The way that trickles down into the industry, Horn said, is through higher end luxury cars. "Carriers with preferred books of business that insure, let's say, more Mercedes than Chevrolets will see the impact sooner than other carriers will."

Passmore said many of today's vehicles on the road are more than a decade old. "Those older cars can become total losses easier, so that's all reflected in loss ratio numbers."

In addition, "cars contain more sophisticated technology and even the materials used to build them are more sophisticated and more expensive to repair," he added. "Parts that used to be repaired now often have to be replaced. However, while the cost of repairs might be edging up, fewer accidents tends to temper those effects."

Westfield Group, whose 2012 private passenger average adjusted loss ratio improved from 63.79 in 2011 to 55.07 last year, attributes part of that trend to continued enhancements of auto safety features, said Dave Peterson, national personal lines and small business accounts leader.

He also points to higher unemployment rates leading to fewer miles being driven annually and graduated licensing of young drivers as driving the trend. "We've been pricing to expected profit targets for all lines and coverages over the last few years," he said.

"All of these factors are contributing to reduced frequency and severity of loss. In addition, our pure premium trends for comprehensive and collision have risen since 2009."

Auto parts also factor into the mix. "There's been much pressure to fight parts price increases by selecting cheaper alternative parts, and additionally a lot of large carmakers put more parts on their 'Beat the Competition' programs where they would match the price of an aftermarket part in order to sell that OEM new part," noted Horn. "We saw that have an overall effect on the outlay for parts of average repairable vehicles."

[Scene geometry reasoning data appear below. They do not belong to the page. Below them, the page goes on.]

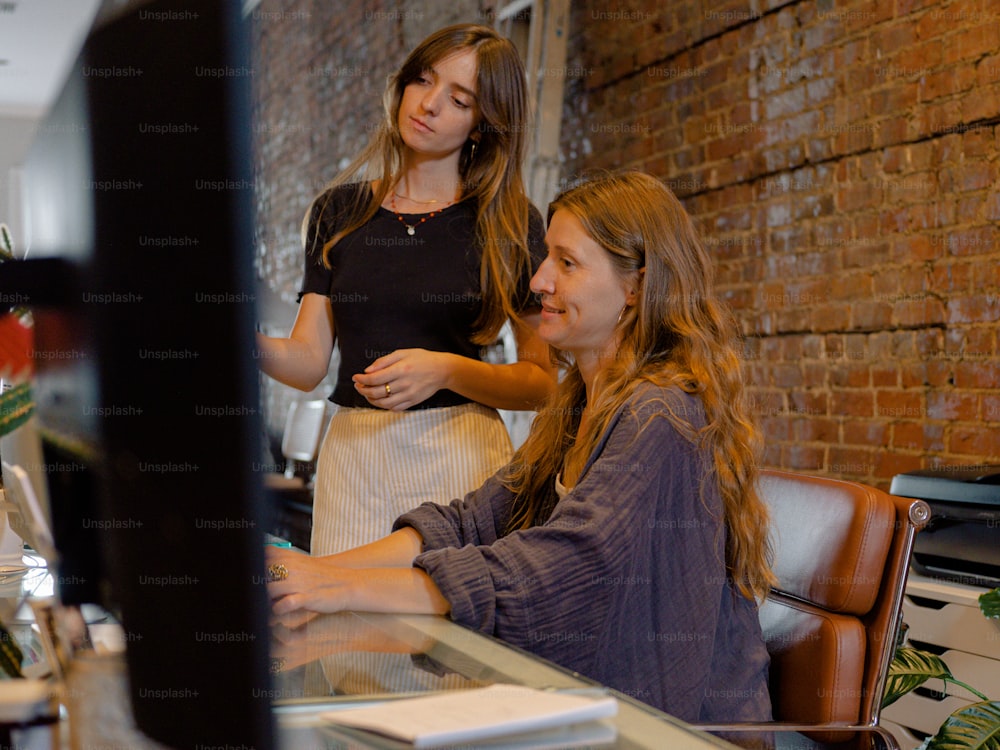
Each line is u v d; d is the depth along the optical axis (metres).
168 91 0.45
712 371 1.25
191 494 0.48
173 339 0.47
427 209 1.75
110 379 0.51
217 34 0.44
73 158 0.51
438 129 1.66
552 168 3.84
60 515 0.61
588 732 0.69
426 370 1.56
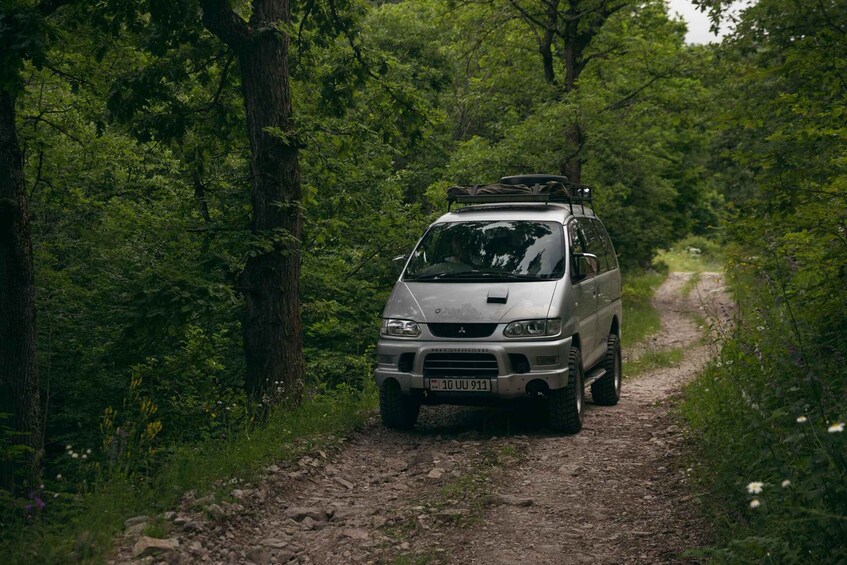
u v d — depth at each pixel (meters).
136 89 10.87
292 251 9.80
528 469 7.41
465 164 22.53
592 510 6.18
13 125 8.51
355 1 11.58
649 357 16.41
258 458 7.15
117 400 12.06
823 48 7.75
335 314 14.73
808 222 7.12
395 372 8.70
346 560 5.27
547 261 9.18
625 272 38.75
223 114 11.68
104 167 14.72
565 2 24.11
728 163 21.17
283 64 9.98
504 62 26.64
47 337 12.34
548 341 8.48
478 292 8.80
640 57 24.47
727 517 5.32
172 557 5.01
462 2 24.78
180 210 13.90
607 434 8.84
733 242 7.88
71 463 8.51
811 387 4.91
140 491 6.04
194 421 11.04
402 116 12.47
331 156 14.78
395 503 6.48
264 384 9.84
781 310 6.28
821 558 4.17
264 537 5.68
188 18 9.78
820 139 7.68
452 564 5.17
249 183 12.87
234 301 9.98
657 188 35.84
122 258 13.28
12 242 8.39
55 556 4.75
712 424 7.83
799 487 4.24
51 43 8.15
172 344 12.64
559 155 21.72
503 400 8.59
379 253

Perhaps one of the largest changes the industry has seen is a softening of used-vehicle values, he added. In 2009, sales of new vehicles in the United States were the lowest in a decade, which catapulted used-car values higher as financial institutions restricted leases and rental cars, and fleet companies kept vehicles in service longer, Horn said. "Fewer late-model vehicles available meant resale values for used vehicles rose across the board."

What that meant for repair numbers from 2009 to mid-2012, he said, "is that instead of being declared total losses, more vehicles now fell into the repair category. The interesting thing is that there's never really one silver bullet; rather, it's a couple of moving pieces.

For example, eight years ago a BMW 5 series front end was constructed of mild steel. Today, that's replaced with an aluminum structure--something much more costly to repair."

Accelerating Forward

This year, said Rich Attanasio, a vice president in A.M. Best's property/casualty rating division, carriers likely can expect to see more of the same when it comes to adjusted loss ratios of auto physical damage claims.

"We don't expect any significant changes from a loss perspective; companies are continuing to take modest rate increases," he added.

"If there is a significant event, that could change this a little," Attanasio said. "But in order to move those numbers on a national level, it would take a pretty significant trend across the entire U.S. population." Two things set to change, however, are cars and parts themselves, said Passmore.

"I think cars and materials will continue to become more and more sophisticated. I think over the long term, the average cost of repairs will probably continue to rise; however, accident trends will likely decrease even though people may be driving more.

"Now what we'll see are more collision avoidance systems coming into the vehicle fleet," he added.

"Air bags and anti-lock brakes started out in more expensive cars and eventually made their way through the fleet into more economical vehicles. Anti-collision avoidance technologies will likely have the same effect. And that could factor into auto physical damage adjusted loss ratios going forward."